### Document extract
Ongoing fight for transgender rights

Anti-transgender bills can also impact cisgender students

Transgender visibility has been on the rise in recent years. While this trend is positive for transgender individuals, it has also led to the rise of bills attempting to restrict transgender athletes from participating in competitive sports.

Transgender participation in sports has become a controversial issue in recent months. With this increased attention, many  state legislatures have passed bills to prohibit transgender people, usually transgender women, from playing on sports teams of their gender.

Transgender athletes have persevered through challenges and hardship for decades. On Aug. 16, 1977, a transgender woman named Reneé Richards won the right to compete in the women’s US Open tennis tournament. The case marked a victory for transgender women across the country, and it set a precedent for similar cases across many different sports.

In 2003, the International Olympic Committee ruled that transgender men and women could compete on sports teams of their gender if they underwent a form of hormone replacement therapy for a length of time determined by a physician. After 18 years, this protocol is still in use in the Olympics.

Hormone replacement therapy, commonly known as HRT, is a medical process in which transgender people undergo puberty of their gender through injection or pills of estrogen or testosterone. Several athletic institutions require this process to occur for transgender athletes to participate.

### What this exercise asks
- A) Print the passage from the article on transgender athletes, starting with "In 2003, the" and going on through "in the Olympics.".
- B) Pick up the article on transgender athletes right after its last sentence and write what comes next.
None of the data that comes next has any bearing on this work.

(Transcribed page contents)
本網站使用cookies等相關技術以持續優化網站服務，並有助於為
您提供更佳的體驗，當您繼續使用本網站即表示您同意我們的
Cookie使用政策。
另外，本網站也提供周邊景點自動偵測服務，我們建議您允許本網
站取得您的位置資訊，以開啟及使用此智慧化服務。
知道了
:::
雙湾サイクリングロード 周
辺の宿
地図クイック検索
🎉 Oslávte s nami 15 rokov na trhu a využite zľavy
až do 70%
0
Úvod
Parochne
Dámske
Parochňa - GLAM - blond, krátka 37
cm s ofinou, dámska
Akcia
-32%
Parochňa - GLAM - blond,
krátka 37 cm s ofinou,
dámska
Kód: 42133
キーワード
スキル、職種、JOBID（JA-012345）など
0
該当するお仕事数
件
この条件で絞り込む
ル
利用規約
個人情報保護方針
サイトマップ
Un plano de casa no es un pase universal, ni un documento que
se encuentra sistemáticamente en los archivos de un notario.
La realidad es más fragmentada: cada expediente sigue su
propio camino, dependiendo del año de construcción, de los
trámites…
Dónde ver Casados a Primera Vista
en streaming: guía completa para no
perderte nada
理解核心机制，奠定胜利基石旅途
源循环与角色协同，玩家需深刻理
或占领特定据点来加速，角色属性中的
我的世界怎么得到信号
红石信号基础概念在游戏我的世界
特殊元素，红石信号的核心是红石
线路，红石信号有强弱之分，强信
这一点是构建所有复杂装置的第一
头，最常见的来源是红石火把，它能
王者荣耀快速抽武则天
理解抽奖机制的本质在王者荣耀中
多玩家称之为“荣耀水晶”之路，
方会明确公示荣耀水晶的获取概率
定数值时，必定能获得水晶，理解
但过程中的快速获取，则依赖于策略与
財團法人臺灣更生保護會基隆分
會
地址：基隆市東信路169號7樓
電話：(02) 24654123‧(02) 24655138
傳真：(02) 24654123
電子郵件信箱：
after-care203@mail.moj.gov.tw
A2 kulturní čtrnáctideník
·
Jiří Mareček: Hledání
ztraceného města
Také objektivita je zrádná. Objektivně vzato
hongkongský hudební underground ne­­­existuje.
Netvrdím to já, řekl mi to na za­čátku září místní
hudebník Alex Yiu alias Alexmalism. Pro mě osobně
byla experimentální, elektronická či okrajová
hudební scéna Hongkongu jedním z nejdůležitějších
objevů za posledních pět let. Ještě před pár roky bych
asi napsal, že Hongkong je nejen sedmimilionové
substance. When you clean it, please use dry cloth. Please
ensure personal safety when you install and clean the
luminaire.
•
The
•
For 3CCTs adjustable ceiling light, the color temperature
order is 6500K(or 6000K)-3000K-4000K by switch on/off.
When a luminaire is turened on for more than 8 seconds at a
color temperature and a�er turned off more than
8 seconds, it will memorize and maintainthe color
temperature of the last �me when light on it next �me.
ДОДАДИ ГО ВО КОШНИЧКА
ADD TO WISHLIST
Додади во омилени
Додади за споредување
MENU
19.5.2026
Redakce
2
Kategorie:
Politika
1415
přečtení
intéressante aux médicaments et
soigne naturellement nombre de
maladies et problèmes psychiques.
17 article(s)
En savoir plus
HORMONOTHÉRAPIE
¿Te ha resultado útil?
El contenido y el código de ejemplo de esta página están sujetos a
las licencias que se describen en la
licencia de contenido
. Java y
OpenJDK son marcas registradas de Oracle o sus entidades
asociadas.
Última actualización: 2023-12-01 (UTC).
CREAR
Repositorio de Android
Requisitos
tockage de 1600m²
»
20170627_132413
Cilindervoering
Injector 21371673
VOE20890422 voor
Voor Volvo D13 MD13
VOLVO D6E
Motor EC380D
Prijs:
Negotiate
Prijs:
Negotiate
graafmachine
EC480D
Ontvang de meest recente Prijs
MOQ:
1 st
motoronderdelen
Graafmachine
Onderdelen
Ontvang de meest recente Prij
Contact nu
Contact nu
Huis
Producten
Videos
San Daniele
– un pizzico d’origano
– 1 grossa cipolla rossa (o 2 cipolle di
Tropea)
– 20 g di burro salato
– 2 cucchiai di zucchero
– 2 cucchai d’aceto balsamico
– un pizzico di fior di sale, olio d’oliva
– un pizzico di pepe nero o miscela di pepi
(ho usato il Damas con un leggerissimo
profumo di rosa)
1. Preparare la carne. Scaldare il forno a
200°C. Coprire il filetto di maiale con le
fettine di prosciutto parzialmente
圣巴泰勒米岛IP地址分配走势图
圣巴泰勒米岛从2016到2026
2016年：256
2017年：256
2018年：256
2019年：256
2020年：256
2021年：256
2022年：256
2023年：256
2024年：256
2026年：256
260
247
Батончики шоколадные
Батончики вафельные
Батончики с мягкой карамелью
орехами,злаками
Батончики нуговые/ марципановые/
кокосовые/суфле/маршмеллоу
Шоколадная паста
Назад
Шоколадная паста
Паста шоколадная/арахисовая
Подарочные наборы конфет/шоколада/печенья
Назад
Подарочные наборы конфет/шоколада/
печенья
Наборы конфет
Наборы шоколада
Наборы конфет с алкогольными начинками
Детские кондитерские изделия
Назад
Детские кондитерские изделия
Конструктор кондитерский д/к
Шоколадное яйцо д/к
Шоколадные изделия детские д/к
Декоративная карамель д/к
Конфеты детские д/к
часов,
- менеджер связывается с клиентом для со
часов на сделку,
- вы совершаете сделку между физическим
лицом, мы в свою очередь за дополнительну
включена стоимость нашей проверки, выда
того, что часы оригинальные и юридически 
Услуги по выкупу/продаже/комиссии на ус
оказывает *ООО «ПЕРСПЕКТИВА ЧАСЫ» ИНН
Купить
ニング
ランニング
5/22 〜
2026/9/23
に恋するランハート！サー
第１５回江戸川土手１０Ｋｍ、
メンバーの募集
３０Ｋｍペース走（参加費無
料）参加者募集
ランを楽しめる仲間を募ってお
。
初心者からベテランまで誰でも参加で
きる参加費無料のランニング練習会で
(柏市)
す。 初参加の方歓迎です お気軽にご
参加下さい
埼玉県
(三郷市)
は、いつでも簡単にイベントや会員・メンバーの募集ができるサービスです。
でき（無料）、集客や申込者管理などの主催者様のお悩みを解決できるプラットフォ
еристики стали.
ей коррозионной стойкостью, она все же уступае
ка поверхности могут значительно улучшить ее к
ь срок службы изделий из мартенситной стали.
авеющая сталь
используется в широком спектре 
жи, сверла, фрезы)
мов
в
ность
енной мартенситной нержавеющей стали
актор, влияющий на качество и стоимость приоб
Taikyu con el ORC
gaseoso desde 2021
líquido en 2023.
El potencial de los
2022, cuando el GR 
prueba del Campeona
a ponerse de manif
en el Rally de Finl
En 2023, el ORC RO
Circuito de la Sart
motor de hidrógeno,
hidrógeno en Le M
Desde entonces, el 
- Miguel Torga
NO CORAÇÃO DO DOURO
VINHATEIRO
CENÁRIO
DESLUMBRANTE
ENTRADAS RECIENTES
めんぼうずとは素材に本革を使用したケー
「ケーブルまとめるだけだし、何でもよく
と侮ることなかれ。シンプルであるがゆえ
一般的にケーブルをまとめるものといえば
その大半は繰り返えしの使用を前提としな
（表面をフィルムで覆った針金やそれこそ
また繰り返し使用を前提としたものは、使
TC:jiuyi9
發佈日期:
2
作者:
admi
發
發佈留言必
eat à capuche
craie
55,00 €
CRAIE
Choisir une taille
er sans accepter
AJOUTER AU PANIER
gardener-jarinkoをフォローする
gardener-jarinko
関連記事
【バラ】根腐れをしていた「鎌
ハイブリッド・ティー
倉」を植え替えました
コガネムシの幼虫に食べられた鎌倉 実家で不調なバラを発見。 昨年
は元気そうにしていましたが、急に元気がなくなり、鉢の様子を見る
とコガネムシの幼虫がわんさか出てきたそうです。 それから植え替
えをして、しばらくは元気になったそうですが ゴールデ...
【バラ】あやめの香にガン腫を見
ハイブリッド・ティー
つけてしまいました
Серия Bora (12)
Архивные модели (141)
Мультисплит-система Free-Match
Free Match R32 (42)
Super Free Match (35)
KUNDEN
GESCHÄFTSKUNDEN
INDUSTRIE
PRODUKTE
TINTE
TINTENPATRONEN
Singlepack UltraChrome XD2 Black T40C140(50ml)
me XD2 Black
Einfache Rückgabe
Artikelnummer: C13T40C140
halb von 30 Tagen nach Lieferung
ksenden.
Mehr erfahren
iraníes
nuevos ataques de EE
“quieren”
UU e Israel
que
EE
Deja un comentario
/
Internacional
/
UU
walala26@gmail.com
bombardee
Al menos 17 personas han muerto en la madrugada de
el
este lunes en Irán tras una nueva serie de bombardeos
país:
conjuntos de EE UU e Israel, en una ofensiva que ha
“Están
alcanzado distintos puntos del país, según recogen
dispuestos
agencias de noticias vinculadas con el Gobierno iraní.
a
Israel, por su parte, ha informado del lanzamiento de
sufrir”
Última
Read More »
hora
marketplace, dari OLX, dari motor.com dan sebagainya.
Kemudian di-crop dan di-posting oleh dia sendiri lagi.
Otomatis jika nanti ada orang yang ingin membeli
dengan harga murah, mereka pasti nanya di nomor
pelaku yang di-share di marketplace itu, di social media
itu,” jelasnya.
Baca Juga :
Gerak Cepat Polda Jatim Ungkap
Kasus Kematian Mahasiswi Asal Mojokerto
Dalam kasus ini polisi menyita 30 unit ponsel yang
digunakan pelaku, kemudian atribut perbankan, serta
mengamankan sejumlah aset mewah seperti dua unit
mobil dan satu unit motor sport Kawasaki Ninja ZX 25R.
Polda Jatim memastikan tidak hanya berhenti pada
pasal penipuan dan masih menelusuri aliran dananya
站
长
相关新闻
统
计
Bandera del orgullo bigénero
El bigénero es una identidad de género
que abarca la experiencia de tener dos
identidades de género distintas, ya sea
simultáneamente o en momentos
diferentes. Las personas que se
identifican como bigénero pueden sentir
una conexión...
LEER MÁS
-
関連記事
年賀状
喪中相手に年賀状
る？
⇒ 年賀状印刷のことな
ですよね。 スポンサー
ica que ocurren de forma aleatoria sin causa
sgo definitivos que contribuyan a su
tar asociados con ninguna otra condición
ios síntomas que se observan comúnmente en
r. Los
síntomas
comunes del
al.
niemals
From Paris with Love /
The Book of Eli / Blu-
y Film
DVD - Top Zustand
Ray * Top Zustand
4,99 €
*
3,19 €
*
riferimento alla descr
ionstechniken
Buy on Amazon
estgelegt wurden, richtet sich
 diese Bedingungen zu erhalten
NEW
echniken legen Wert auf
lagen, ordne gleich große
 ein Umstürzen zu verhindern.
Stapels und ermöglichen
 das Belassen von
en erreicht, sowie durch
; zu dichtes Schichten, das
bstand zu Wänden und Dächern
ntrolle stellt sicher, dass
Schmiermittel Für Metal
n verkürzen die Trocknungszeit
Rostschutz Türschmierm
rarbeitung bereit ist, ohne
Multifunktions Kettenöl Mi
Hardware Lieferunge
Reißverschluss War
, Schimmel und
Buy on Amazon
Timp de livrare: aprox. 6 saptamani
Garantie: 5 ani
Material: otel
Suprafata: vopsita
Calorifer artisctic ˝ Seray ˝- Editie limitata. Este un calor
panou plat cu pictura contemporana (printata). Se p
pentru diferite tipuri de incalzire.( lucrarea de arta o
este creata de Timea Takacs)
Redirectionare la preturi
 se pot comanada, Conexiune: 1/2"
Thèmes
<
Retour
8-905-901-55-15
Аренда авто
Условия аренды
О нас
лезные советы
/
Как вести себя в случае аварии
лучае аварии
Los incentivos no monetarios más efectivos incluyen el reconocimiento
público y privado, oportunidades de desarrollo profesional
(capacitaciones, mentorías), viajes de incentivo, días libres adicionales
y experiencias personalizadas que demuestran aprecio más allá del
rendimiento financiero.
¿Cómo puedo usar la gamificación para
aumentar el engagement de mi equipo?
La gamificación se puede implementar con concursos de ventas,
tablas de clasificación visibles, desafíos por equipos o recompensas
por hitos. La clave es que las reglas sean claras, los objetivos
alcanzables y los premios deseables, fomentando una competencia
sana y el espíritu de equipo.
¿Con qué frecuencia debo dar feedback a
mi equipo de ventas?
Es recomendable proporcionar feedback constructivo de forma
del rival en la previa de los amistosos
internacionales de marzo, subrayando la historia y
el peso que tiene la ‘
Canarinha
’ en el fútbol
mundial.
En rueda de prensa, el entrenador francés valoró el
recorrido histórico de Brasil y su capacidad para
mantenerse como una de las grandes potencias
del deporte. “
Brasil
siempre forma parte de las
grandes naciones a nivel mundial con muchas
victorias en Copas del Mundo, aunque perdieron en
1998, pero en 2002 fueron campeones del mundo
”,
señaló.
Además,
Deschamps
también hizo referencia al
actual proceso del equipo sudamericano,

### Answers for each item
- A)
In 2003, the International Olympic Committee ruled that transgender men and women could compete on sports teams of their gender if they underwent a form of hormone replacement therapy for a length of time determined by a physician. After 18 years, this protocol is still in use in the Olympics.

- B)
Throughout most of 2020 and part of 2021, bills legislating against transgender people participating in their gender’s sports teams have spread across the country. Beginning on March 16 in Idaho, state legislatures across the country have passed bills restricting transgender athletes from participating in sports. Since then, legislatures have passed bills in Mississippi, Arkansas, Texas, and an increasing number of other states.

These bills vary in their details, but they generally entail forcing transgender women and girls to play on men’s sports teams. In several states, these bills allow transgender men and boys to play on either team.

“They’re forcing [transgender people] to become someone they don’t want to be,” freshman Nicole Parlett said. “It is kind of just forcing people into something they don’t really want and could affect their self-image and what they think of themselves.”

The argument proposed by politicians pushing these bills across the country is that transgender women will dominate women’s sports because of their physical advantages based on their biological sex. This legislation seeks to eliminate these advantages by grouping transgender women and girls with cisgender men and boys, with some bills referring to a transgender woman as a ‘man who identifies as a woman’.

Idaho Gov. Brad Little, one of the proponents of the first such bill that passed in March 2020, says that he signed the bill because he’s worried about “girl’s right to participate without having to be concerned about who they’re competing with”.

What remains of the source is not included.